Algunos expertos afirman que este producto es efectivo solo si se administra durante las tres semanas después del nacimiento.

“El tratamiento puede mejorar algunos síntomas, pero no la curación”, afirma Annick Toutain, especialista en enfermedades raras en el hospital de Tours, en Francia.

padre chino intenta salvar la vida de su hijo

Xu Wei sostiene a su hijo Xu Haoyang. (Foto: Jade GAO / AFP)

Terapia génica

No conforme con producir su propio tratamiento, Xu Wei se embarca en la terapia génica, que brinda alguna esperanza con el desarrollo de un vector genético experimental.

Su trabajo ha llevado a un laboratorio de biotecnología internacional, VectorBuilder, a comenzar a investigar sobre el síndrome de Menkes, “una enfermedad rara entre las raras”, como lo resume el director científico de la empresa, Bruce Lahn.

“Es la primera vez que nos aventuramos en la investigación de esta enfermedad.
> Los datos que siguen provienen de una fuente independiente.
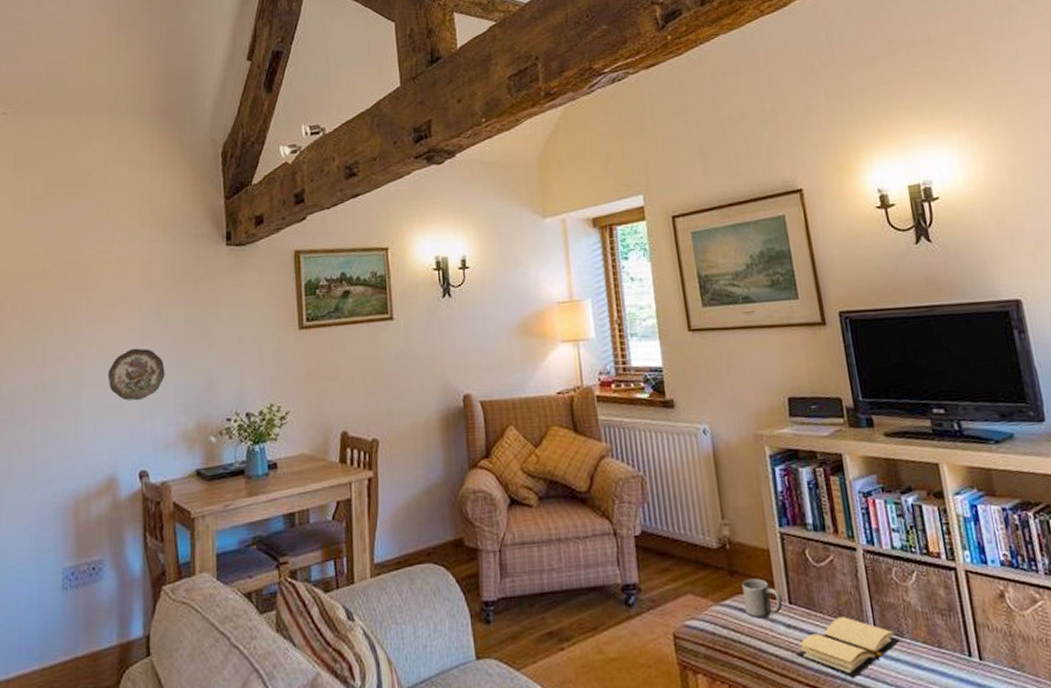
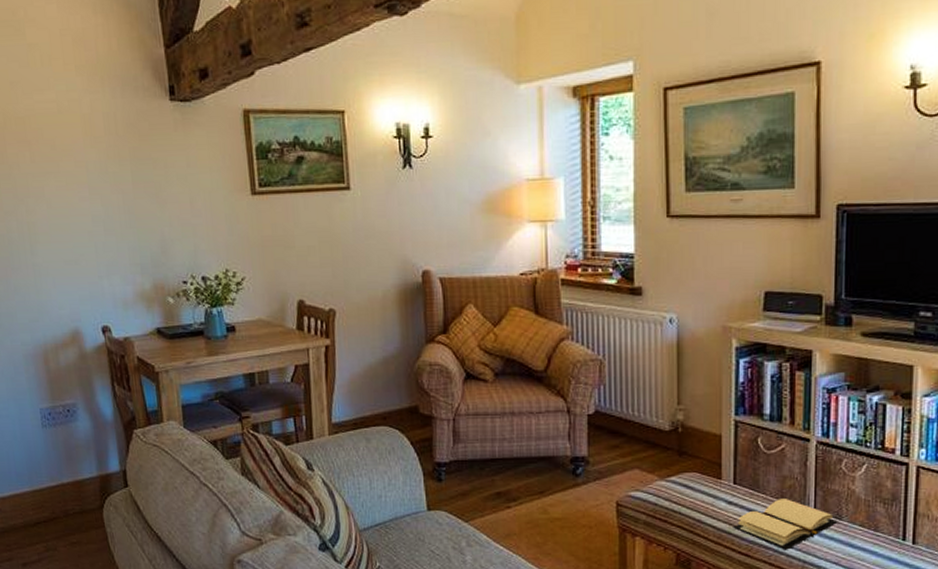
decorative plate: present [107,348,165,401] -> none [60,206,118,259]
mug: present [742,578,783,619] -> none [690,460,727,495]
Fue el coraje de Xu que nos empujó a dar el paso”, dice.

VectorBuilder prevé experimentar el vector de Xu en monos en pocos meses y, luego, hacer pruebas clínicas, “quizás a tiempo” para el pequeño Haoyang. “El tiempo biológico es casi límite” para el bebé, señala Lahn.

Tras conocer los logros de Xu Wei, otras familias le pidieron su tratamiento. “Les respondo que sería ilegal, que solamente soy responsable de mi hijo”, confiesa.

“Mis amigos y familiares se mostraban contrarios, decían que era imposible lograrlo. Pero no quiero que espere la muerte con desesperanza. Aunque fracase, quiero que mi hijo tenga esa mínima esperanza“.